▸ Source document
Aftermaths Of Regret

Living with regrets always leaves us with a bitter taste afterwards. It’s like you’re constantly living with a reminder of what you should’ve done, or said. It’s an empty feeling of hopelessness, of not being loud enough, or not being strong enough to control yourself or let those personal thoughts out of your system.

No matter how hard you try, it just doesn’t go away. I’ve learned to live with some of my regrets even though there are still bits and pieces remaining somewhere inside of me.

I still have those deep thoughts of what I could’ve said or done. For now, I’m just trying to live, based on what’s essential for me, not for anyone else. I’m starting to stand strong with my opinions and beliefs, which I’m extremely proud of. I’m finally being myself.

Have you been living with regrets? What are some regretful things that to this day, still bother you? I would love to hear from you in the comment section down below.

7 thoughts on “Living With Regrets”

  1. Hi, people can be so hard on themselves. We all know, that nobody is perfect. We all have faults, and many of us are painfully aware of them. We also make mistakes, hurt other people, and get hurt by others.

     We set such high expectations for ourselves, and then beat ourselves up when we don’t reach them. We blame ourselves for things that we wish we could have done better. Rather than focussing on the future, and what we want, we focus on the hurts of our past.

▸ Questions
a – Return a passage from the post on regret word for word: begin at the words "1. Hi, people" and stop after the words "of our past.".
b – In the post on regret, what does the writer say they are starting to stand strong with?
c – Keep writing the post on regret, starting right after its last sentence.

▸ Dataset
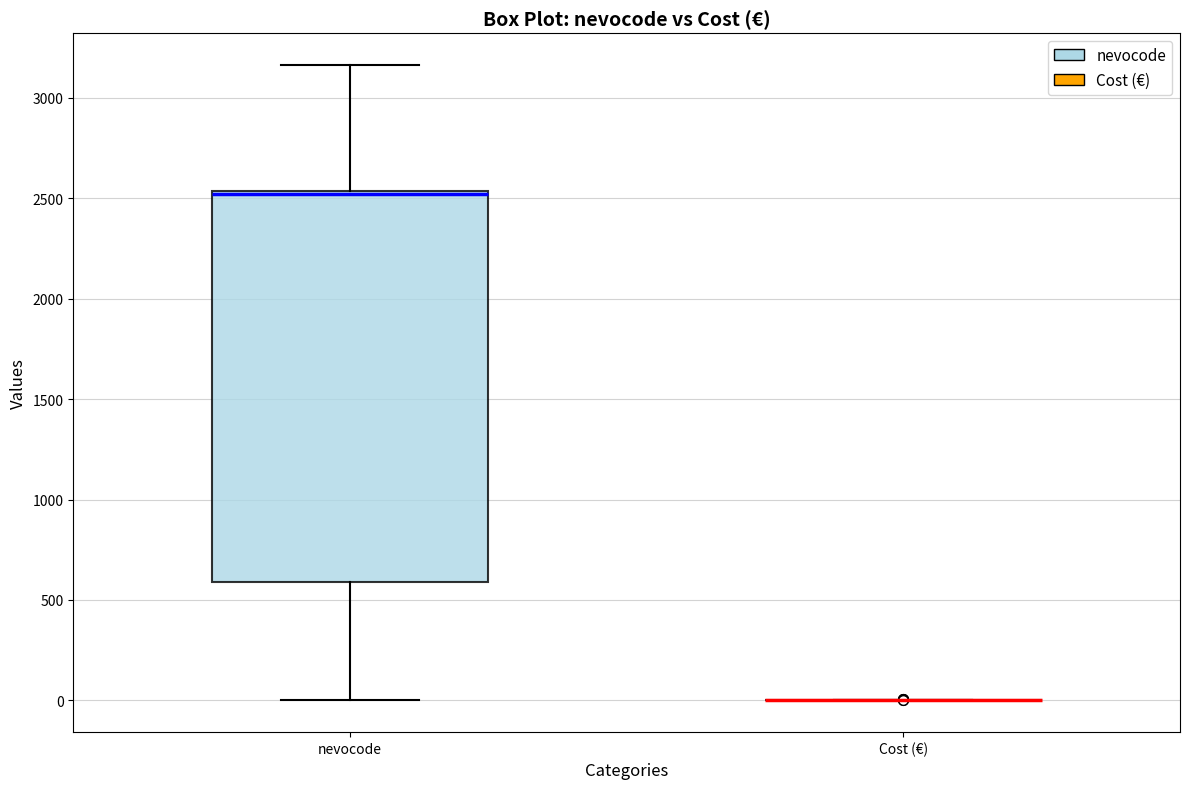

Where is the lower edge of the box for nevocode on the y-axis? The values are not printed on the chart, so give them approximately, as read against the axis.

600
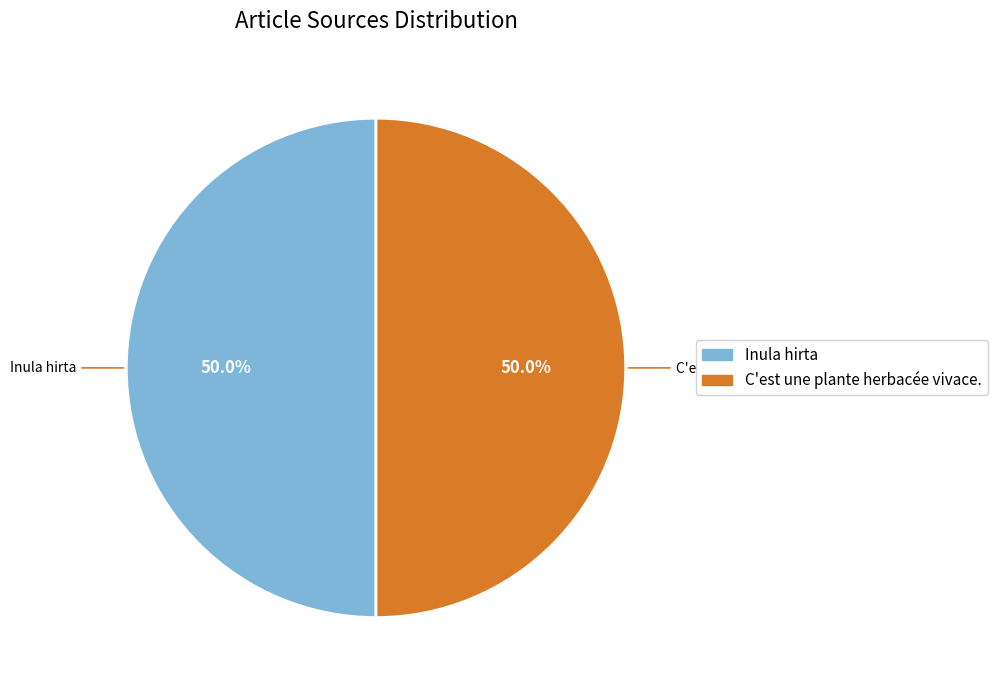

Count the number of slices in the pie.

2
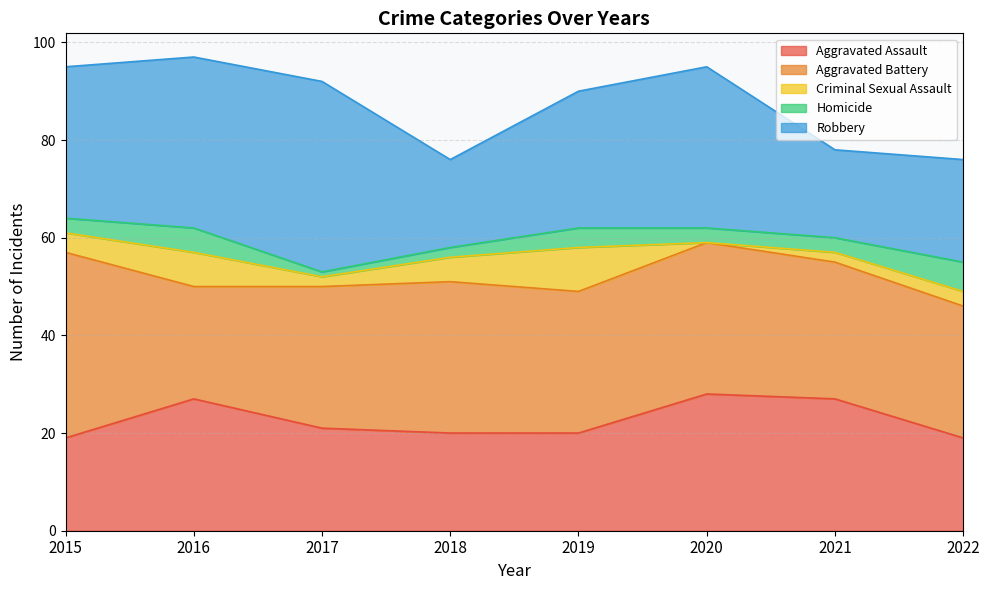

What is the spread (max minus min) of values at 2019?

25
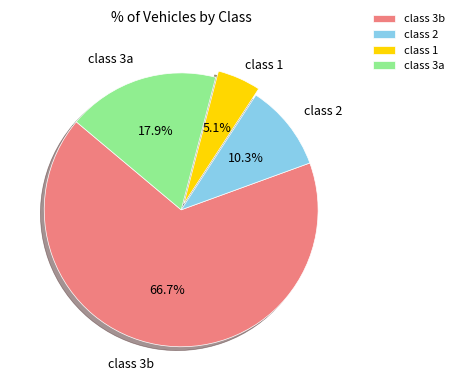

How many segments does this pie chart have?

4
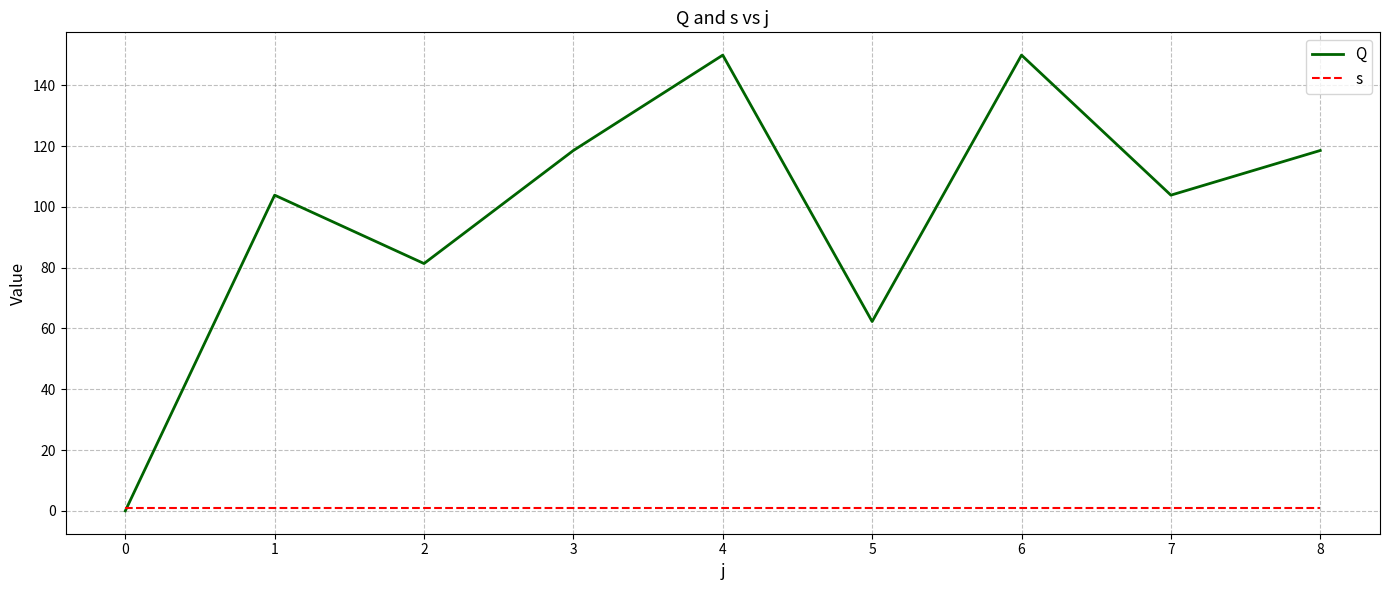

Count the number of data series in this chart.

2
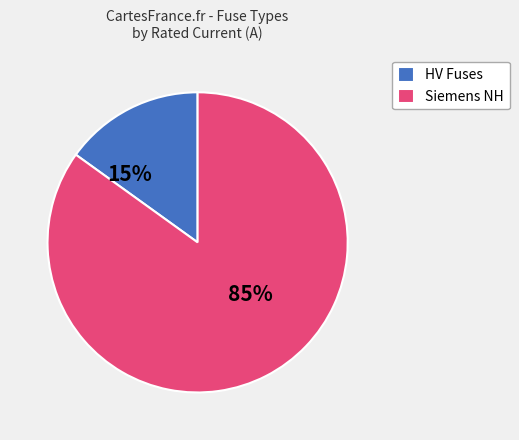

Rank the categories by value from highest to lowest.

Siemens NH, HV Fuses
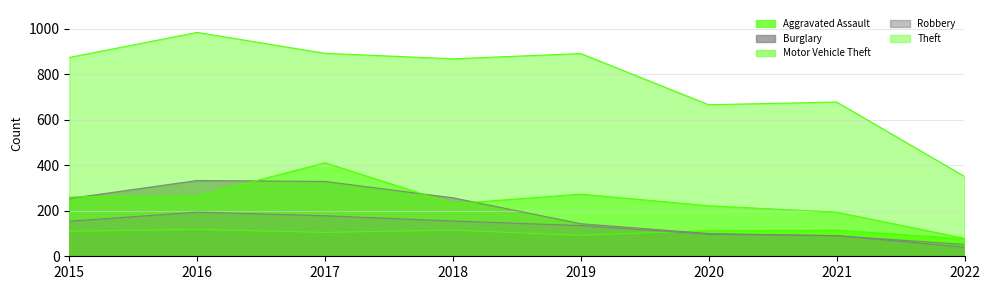

Rank the series at 2020 from lowest to highest value.

Robbery, Burglary, Aggravated Assault, Motor Vehicle Theft, Theft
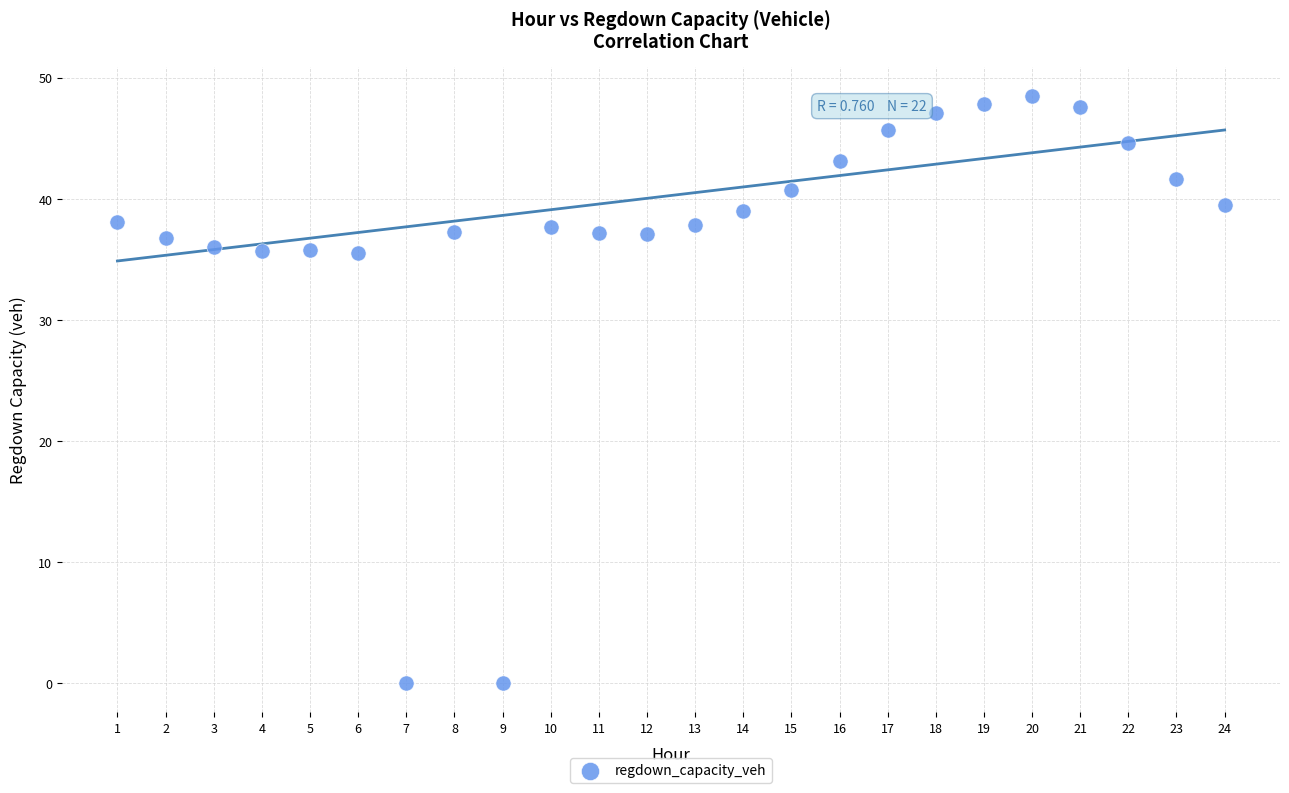

What is the range of Y values (max minus min)?

48.5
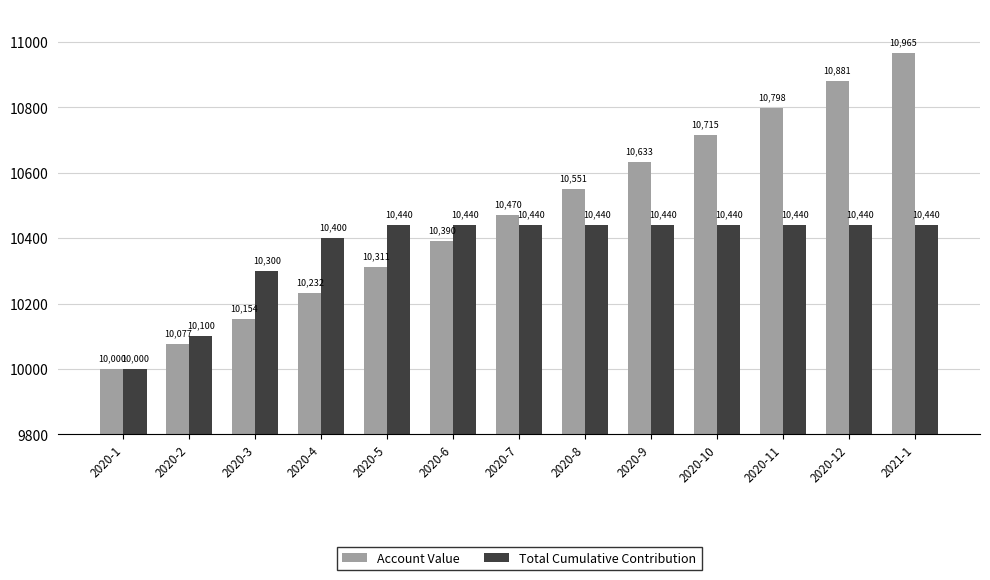

At which label does Account Value reach its minimum?

2020-1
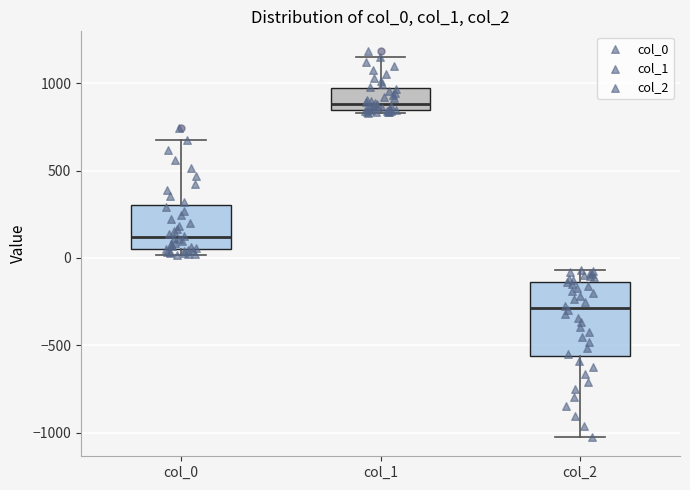

Reading left to right, transcribe this box plot: for each box, give where its median line is, the range the box spans, and where its two whiskers end, as read against the y-axis. The values are not printed on the chart, so give them approximately, as read against the axis.

col_0: median 100, box 50 to 300, whiskers 0 to 700
col_1: median 900, box 850 to 950, whiskers 850 (just below the box's lower edge) to 1150
col_2: median -300, box -550 to -150, whiskers -1000 to -50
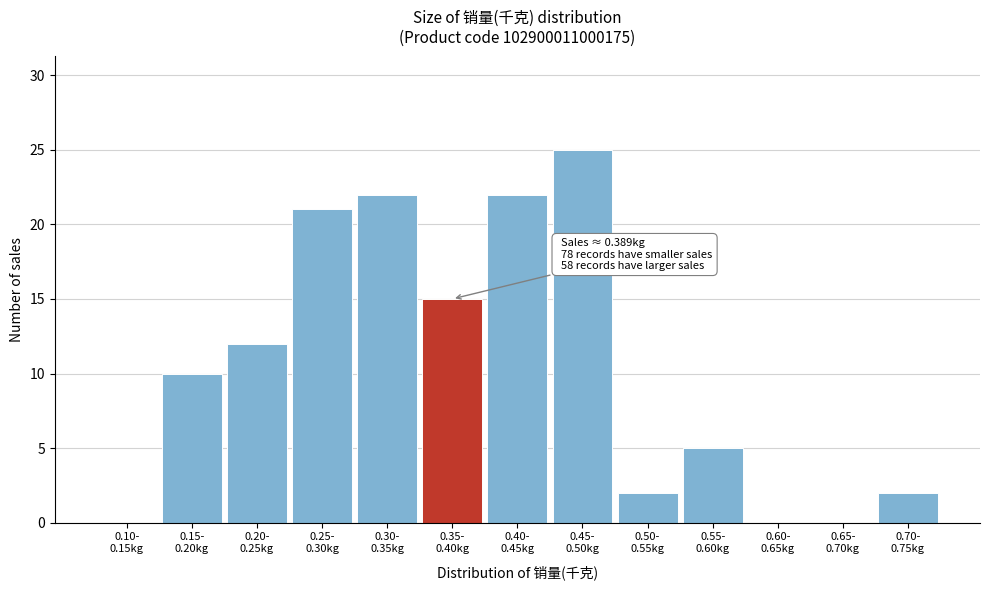

What is the sum of all values?

136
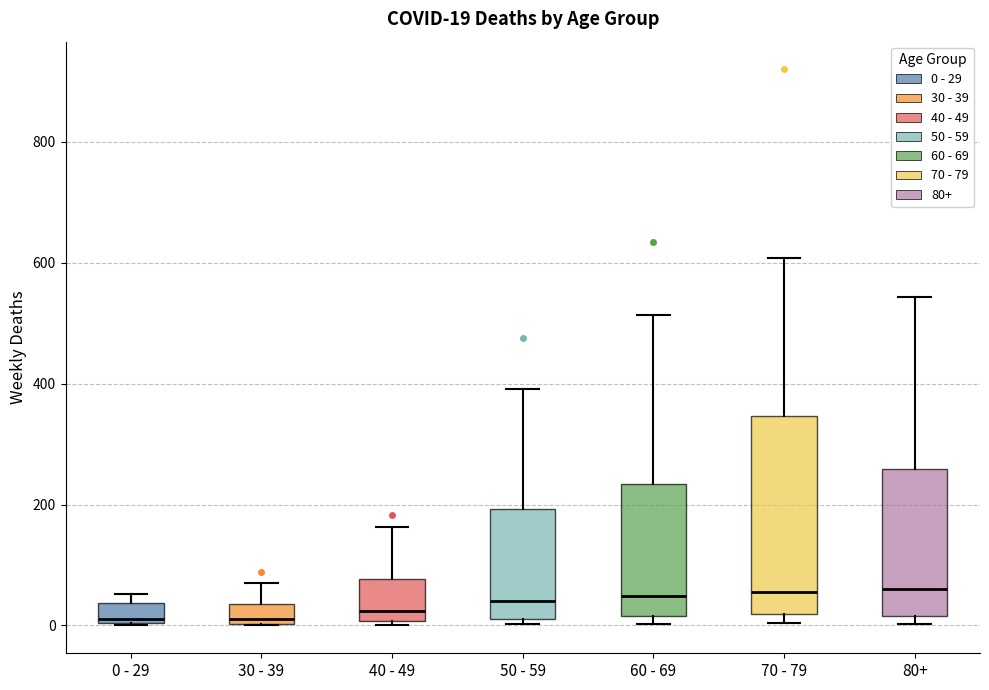

Which box is the tallest, from its lower edge to its upper edge?

70 - 79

▸ Task-by-task answers
a –
1. Hi, people can be so hard on themselves. We all know, that nobody is perfect. We all have faults, and many of us are painfully aware of them. We also make mistakes, hurt other people, and get hurt by others.

     We set such high expectations for ourselves, and then beat ourselves up when we don’t reach them. We blame ourselves for things that we wish we could have done better. Rather than focussing on the future, and what we want, we focus on the hurts of our past.

b – Their opinions and beliefs.

c –
  2. Thank you for sharing this. It is a very timely message for me. One of the biggest regrets I have is in my career as I am sure with many others as well. A lot of what we chose is based on what others told us, be it friends, family or relatives who mean well… coming from their very own point of view. That’s why I make it a point that for my children, I will never impose upon them what I want them to do in their lives. My job is to provide and to give them the opportunity to explore for themselves what they want in their lives. Thanks again for sharing this timely message.

    1. That is such an important thing. Parents often expect their kids to be a certain way or study something they want their kids to study but not what their kids want to do. It’s such a bad example and gives them the doubt of not knowing how to make decisions on their own 

  3. Wow, I have lived regrets my entire life and never analyzed them to this level.  I can maybe say I have regrets in many of the categories you described.  Something that helps me is speaking about them with my spouse and getting feedback.  It also helps to talk more about if I had made the choices I am regretting, my life today may not have been where it is at.  I may have not met this wonderful person, I may not have traveled to the places I have visited.  But even still those regrets are in the back of our minds.   This will help many people.  I feel it has helped me.

    1. Being aware of those mistakes is both a curse and a positive thing. I’m glad you don’t regret the life you have right now. That is a true blessing!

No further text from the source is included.